+++ PROVIDED DATA

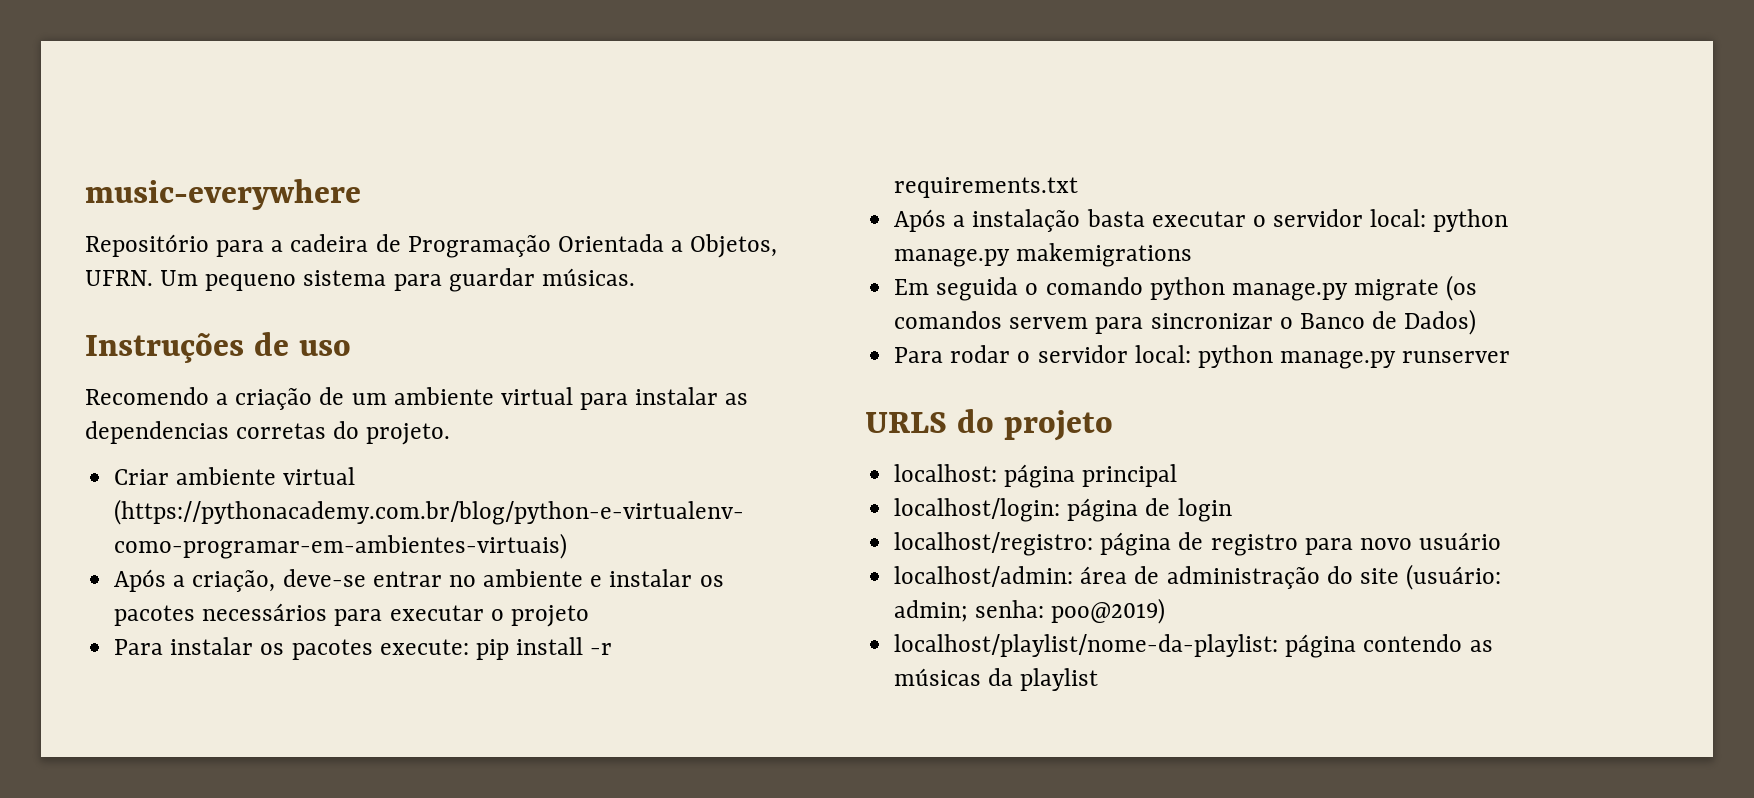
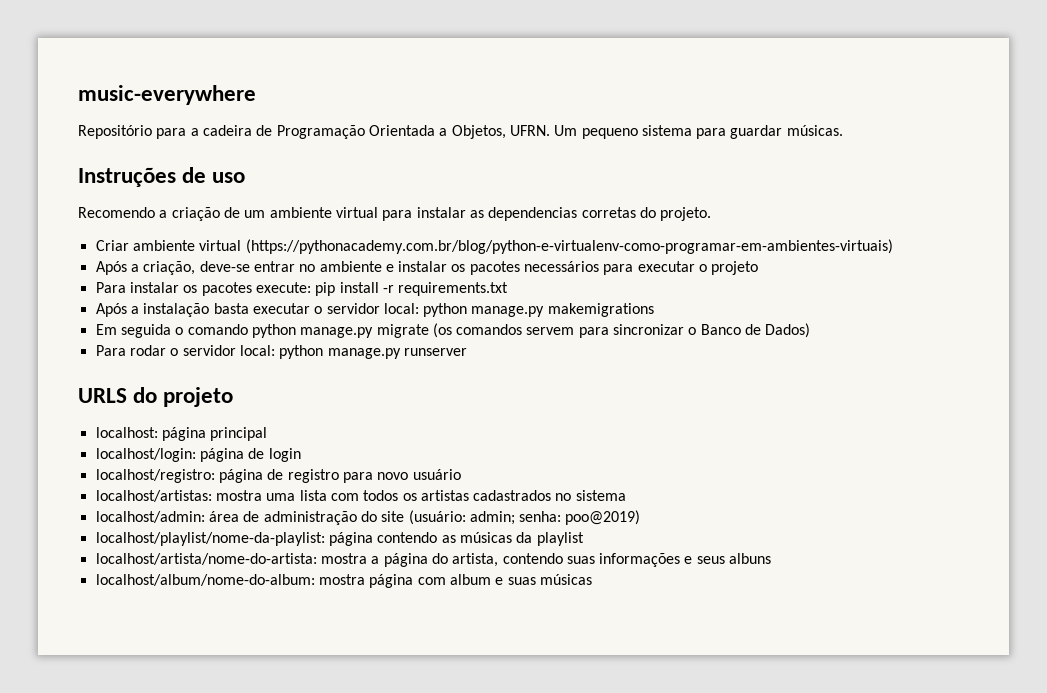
(1502, 541) none -> [95,490,626,502] // localhost/artistas: mostra uma lista com todos os artistas cadastrados no sistema
(1099, 679) none -> [95,553,772,567] [95,574,592,588] // localhost/artista/nome-do-artista: mostra a página do artista, contendo suas informações e seus albuns // localhost/album/nome-do-album: mostra página com album e suas músicas

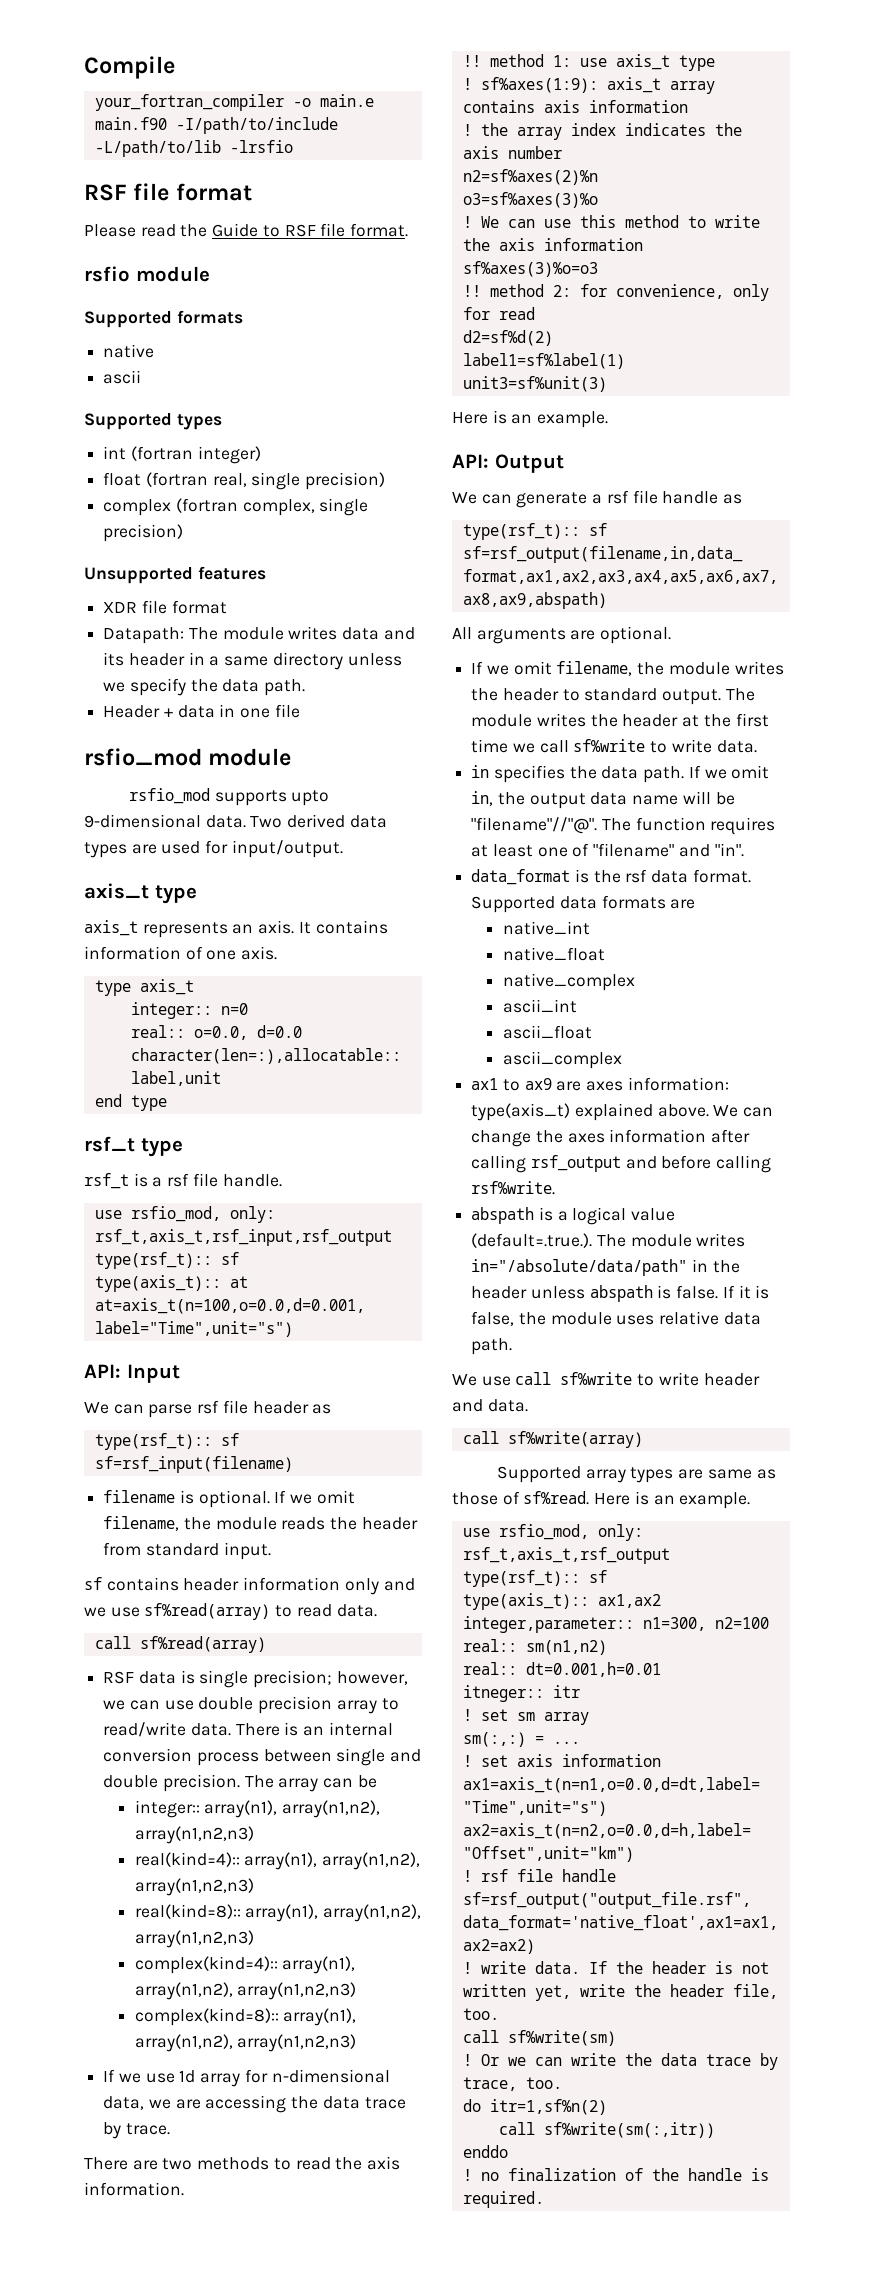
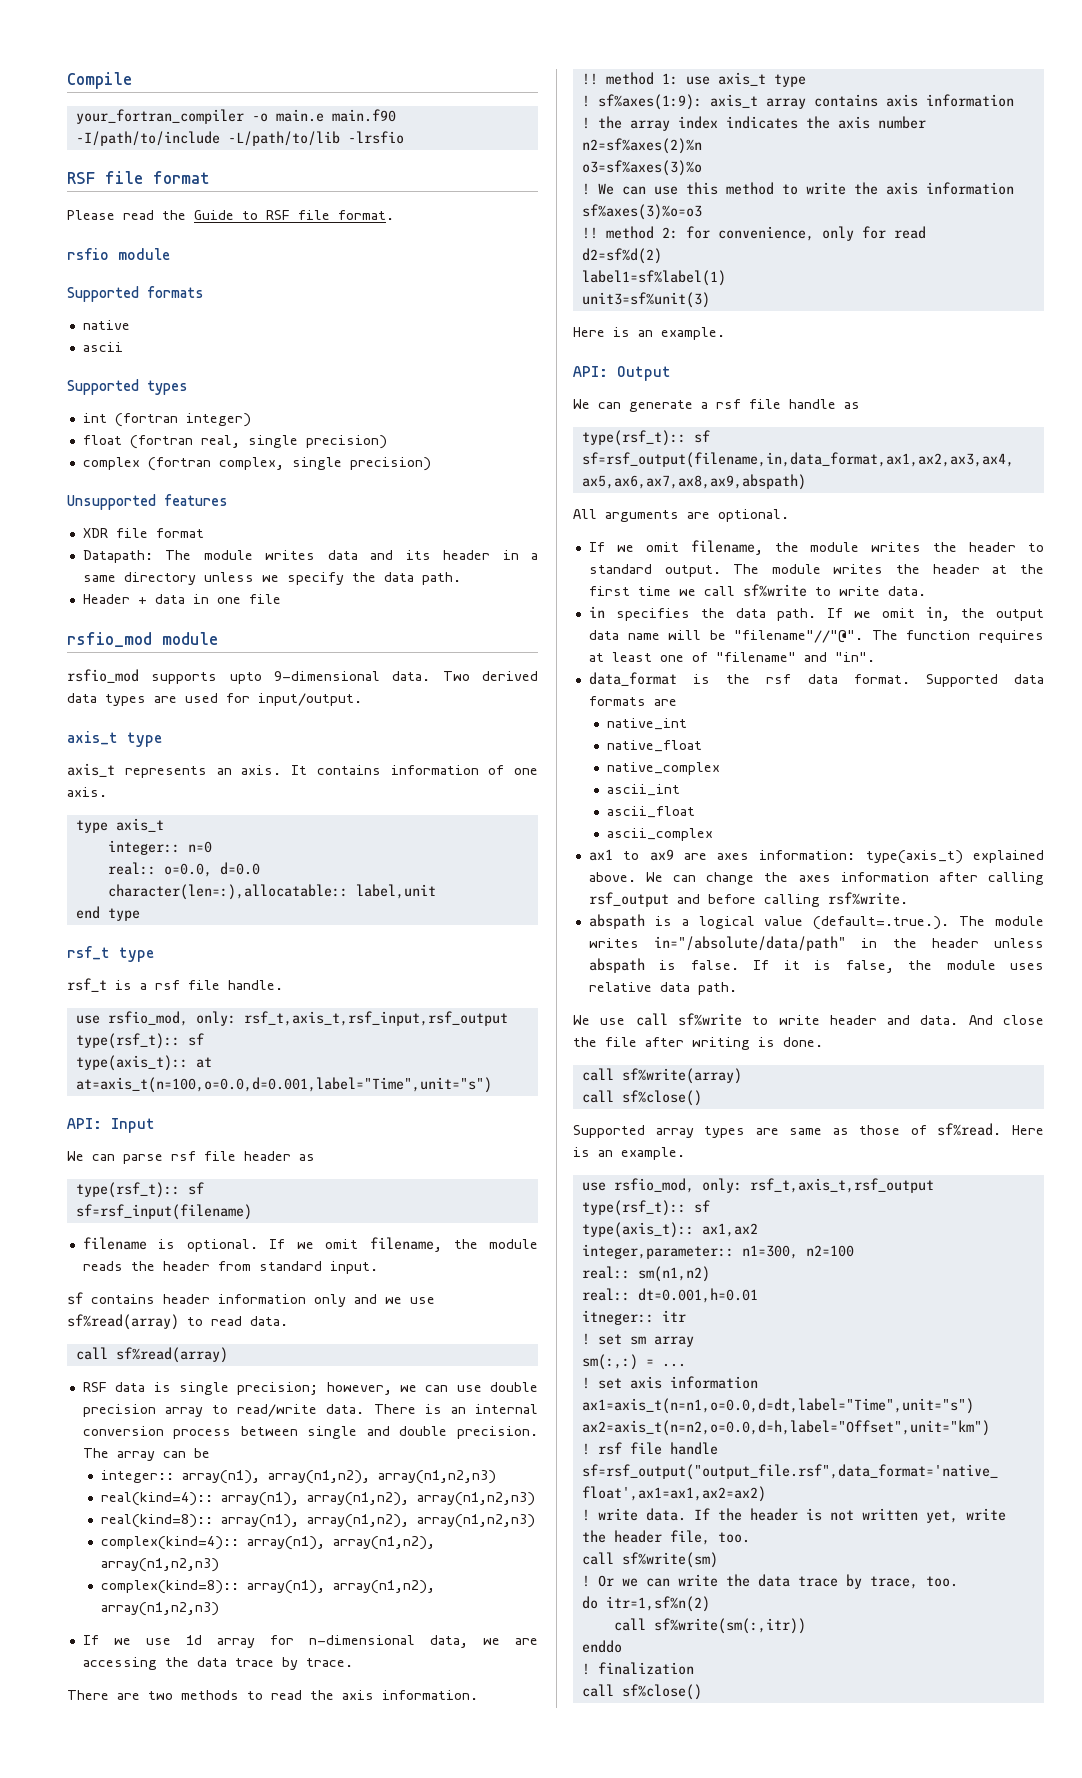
(528, 1405) none -> [968,1015,1044,1025] [573,1037,823,1050] And close the file after writing is done.
(643, 1439) none -> [581,1090,702,1106] // call sf%close()
[480,2172,499,2181] no -> (590, 1669) none
[624,2168,769,2181] [462,2191,544,2208] of the handle is required. -> [581,1684,702,1700] // call sf%close()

++++++

◆ GOAL OF THE EXERCISE:
Copy every record exactly as it appears, apart from any pictures.

◆ WRITTEN RESPONSE:
(1502, 541) none -> [95,490,626,502] // localhost/artistas: mostra uma lista com todos os artistas cadastrados no sistema
(1099, 679) none -> [95,553,772,567] [95,574,592,588] // localhost/artista/nome-do-artista: mostra a página do artista, contendo suas informações e seus albuns // localhost/album/nome-do-album: mostra página com album e suas músicas

(528, 1405) none -> [968,1015,1044,1025] [573,1037,823,1050] And close the file after writing is done.
(643, 1439) none -> [581,1090,702,1106] // call sf%close()
[480,2172,499,2181] no -> (590, 1669) none
[624,2168,769,2181] [462,2191,544,2208] of the handle is required. -> [581,1684,702,1700] // call sf%close()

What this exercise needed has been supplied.